Many have been calling on Trump to maintain parts of the Inflation Reduction Act, with some Republican members of Congress saying major investments in new U.S. energy infrastructure and tax credits have "spurred innovation, incentivized investment and created good jobs."
The difference between Trump and Harris, Chatterjee said, is Trump will never say any of his policies are remotely related to combatting climate change.
At his rallies and in his speeches, Trump says the Democrats are wasting money with "crazy" climate initiatives, when the country has "liquid gold" under its feet. At the Republican convention in July, he promised to slash energy costs in manufacturing and household goods.
His campaign says EV mandates threaten American autoworkers and force consumers to buy expensive electric cars.
In an interview last week, Trump mocked the "fools" and "lunatics" who are talking about global warming.
"They don't call it that anymore. They call it climate change because some parts of the world are cooling, some are warming; so that didn't work," he said, "these lunatics who are warning the oceans will rise an eighth of an inch [0.3 centimetres] in 355 years."

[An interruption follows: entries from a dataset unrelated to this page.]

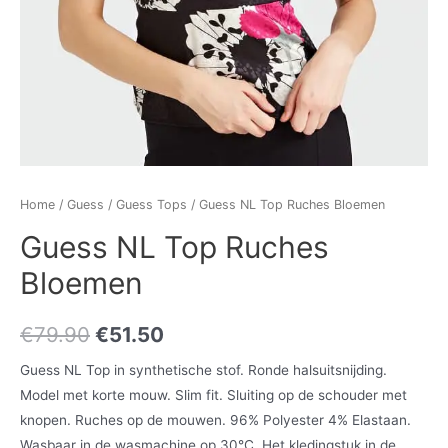
Home
/
Guess
/
Guess Tops
/ Guess NL Top Ruches Bloemen
Guess NL Top Ruches
Bloemen
€
79.90
€
51.50
Guess NL Top in synthetische stof. Ronde halsuitsnijding.
Model met korte mouw. Slim fit. Sluiting op de schouder met
knopen. Ruches op de mouwen. 96% Polyester 4% Elastaan.
Wasbaar in de wasmachine op 30°C. Het kledingstuk in de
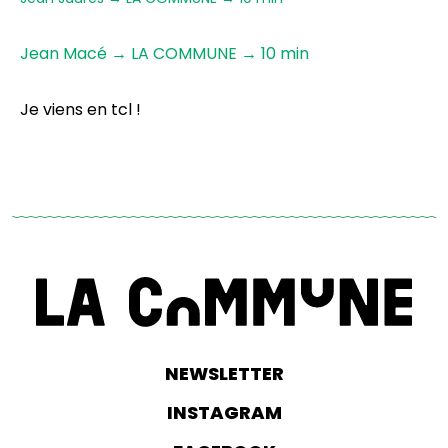
Jean Macé → LA COMMUNE → 10 min
Je viens en tcl !
NEWSLETTER
INSTAGRAM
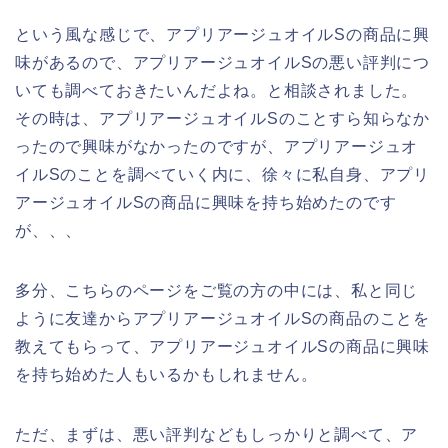
という風な感じで、アプリアージュオイルSの商品に興
味があるので、アプリアージュオイルSの悪い評判につ
いても調べておきたいんだよね。と相談されました。
その時は、アプリアージュオイルSのことすら知らなか
ったので興味がなかったのですが、アプリアージュオ
イルSのことを調べていく内に、徐々に私自身、アプリ
アージュオイルSの商品に興味を持ち始めたのです
が、、、
多分、こちらのページをご覧の方の中には、私と同じ
ように友達からアプリアージュオイルSの商品のことを
教えてもらって、アプリアージュオイルSの商品に興味
を持ち始めた人もいるかもしれません。
ただ、まずは、悪い評判などもしっかりと調べて、ア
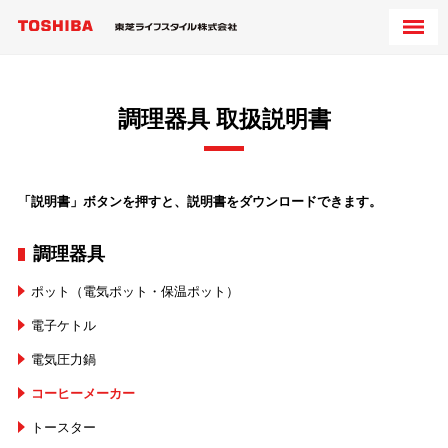
調理器具 取扱説明書
「説明書」ボタンを押すと、説明書をダウンロードできます。
調理器具
ポット（電気ポット・保温ポット）
電子ケトル
電気圧力鍋
コーヒーメーカー
トースター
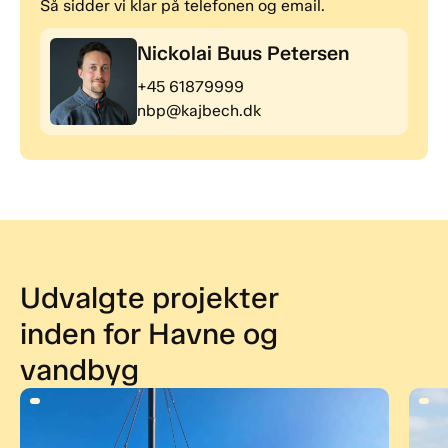
Så sidder vi klar på telefonen og email.
Nickolai Buus Petersen
+45 61879999
nbp@kajbech.dk
Udvalgte projekter
inden for Havne og
vandbyg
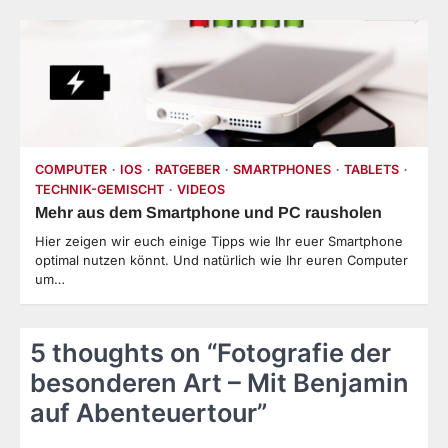
COMPUTER
IOS
RATGEBER
SMARTPHONES
TABLETS
TECHNIK-GEMISCHT
VIDEOS
Mehr aus dem Smartphone und PC rausholen
Hier zeigen wir euch einige Tipps wie Ihr euer Smartphone
optimal nutzen könnt. Und natürlich wie Ihr euren Computer
um…
5 thoughts on “
Fotografie der
besonderen Art – Mit Benjamin
auf Abenteuertour
”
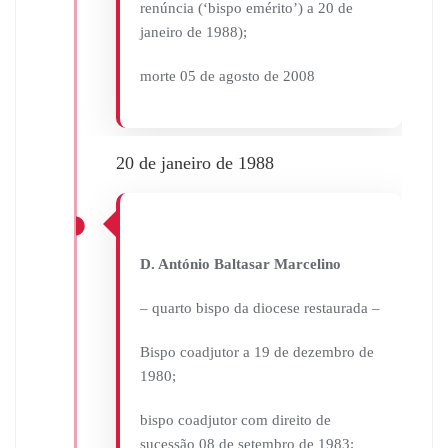
renúncia (‘bispo emérito’) a 20 de
janeiro de 1988);
morte 05 de agosto de 2008
20 de janeiro de 1988
D. António Baltasar Marcelino
– quarto bispo da diocese restaurada –
Bispo coadjutor a 19 de dezembro de
1980;
bispo coadjutor com direito de
sucessão 08 de setembro de 1983;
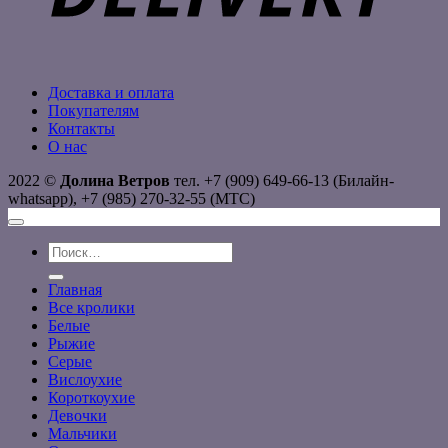
Доставка и оплата
Покупателям
Контакты
О нас
2022 ©
Долина Ветров
тел. +7 (909) 649-66-13 (Билайн-
whatsapp), +7 (985) 270-32-55 (МТС)
Искать:
Главная
Все кролики
Белые
Рыжие
Серые
Вислоухие
Короткоухие
Девочки
Мальчики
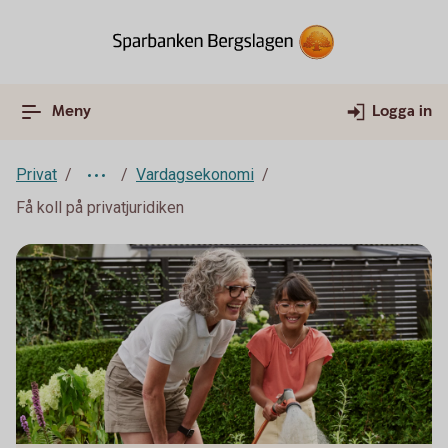
Meny
Logga in
Privat
Vardagsekonomi
Få koll på privatjuridiken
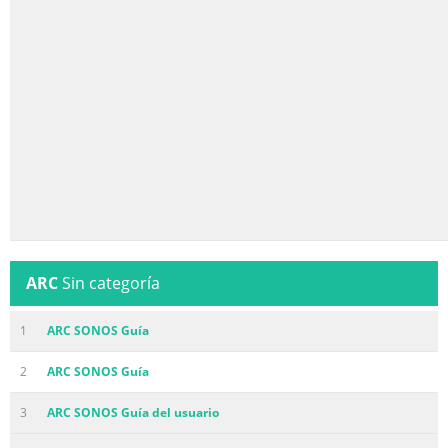
ARC
Sin categoría
1
ARC SONOS Guía
2
ARC SONOS Guía
3
ARC SONOS Guía del usuario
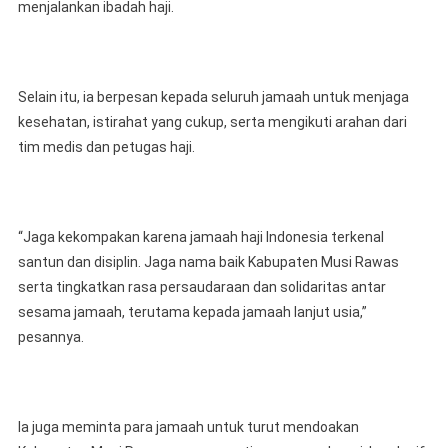
menjalankan ibadah haji.
‎Selain itu, ia berpesan kepada seluruh jamaah untuk menjaga
kesehatan, istirahat yang cukup, serta mengikuti arahan dari
tim medis dan petugas haji.
‎“Jaga kekompakan karena jamaah haji Indonesia terkenal
santun dan disiplin. Jaga nama baik Kabupaten Musi Rawas
serta tingkatkan rasa persaudaraan dan solidaritas antar
sesama jamaah, terutama kepada jamaah lanjut usia,”
pesannya.
‎Ia juga meminta para jamaah untuk turut mendoakan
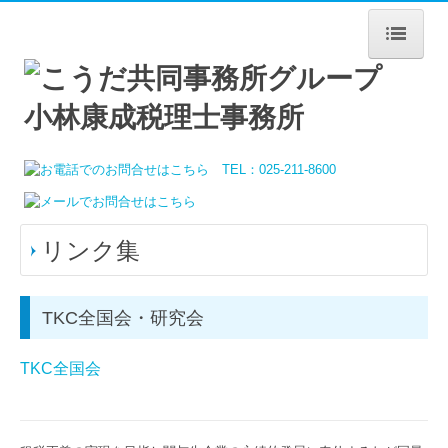
HOME
事務所案内
事務所の特長
経営理念
リンク集
職員紹介
交通案内
TKC全国会・研究会
司法書士事務所
TKC全国会
リンク集
業務案内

In fact, sea level rise has topped 15 to 20 centimetres in the southern United States over the past 15 years, according to a Washington Post analysis of satellite data and data from the National Oceanic and Atmospheric Administration.
Silent on climate goals
Trump's campaign has so far been silent on climate goals and bringing down carbon emissions from burning fossil fuels.
He's promised to "terminate the socialist Green New Deal," referring to the Inflation Reduction Act, and make the country "energy dominant" in part by increasing energy production and ending "market-distorting" restrictions on oil, natural gas and coal, summarized in his rallying cry: "We're going to drill, baby, drill."
Shiney-Ajay, with the Sunrise Movement, said Trump and his supporters have "villainized a lot of climate positions," with the consequence in this election "of creating this bogeyman," where "you can't go left on climate" and win the election.
She counters that even though climate is not at the top of most voters' list of priorities this year, a majority of Americans want more federal action to combat what they experience daily — from extreme storms and soaring temperatures to raging wildfires.
Over the next eight weeks, political analysts forecast Harris will continue to frame clean energy and natural gas as two paths to the future, while Trump invokes "drill, baby, drill."